[[ Task input open ]]
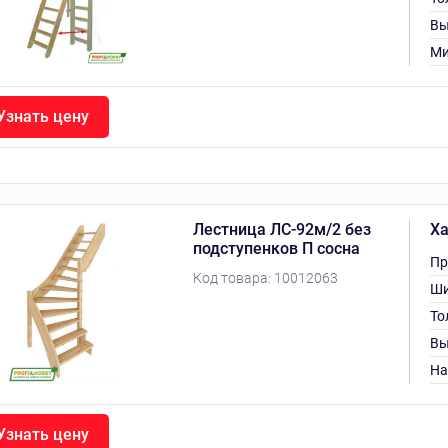
Вы
Ми
Узнать цену
Лестница ЛС-92м/2 без
Ха
подступенков П сосна
Пр
Код товара:
10012063
Ши
То
Вы
На
Узнать цену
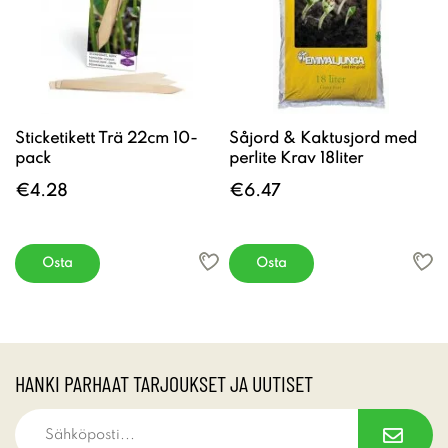
Sticketikett Trä 22cm 10-
Såjord & Kaktusjord med
pack
perlite Krav 18liter
€4.28
€6.47
Osta
Osta
HANKI PARHAAT TARJOUKSET JA UUTISET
[[ Task input closed ]]
Problem to solve –
Rewrite the lines above with every "Osta" replaced by "Köp" and everything else unchanged. Leave out the pictures.

Result below –
Вы
Ми
Узнать цену
Лестница ЛС-92м/2 без
Ха
подступенков П сосна
Пр
Код товара:
10012063
Ши
То
Вы
На
Узнать цену
Sticketikett Trä 22cm 10-
Såjord & Kaktusjord med
pack
perlite Krav 18liter
€4.28
€6.47
Köp
Köp
HANKI PARHAAT TARJOUKSET JA UUTISET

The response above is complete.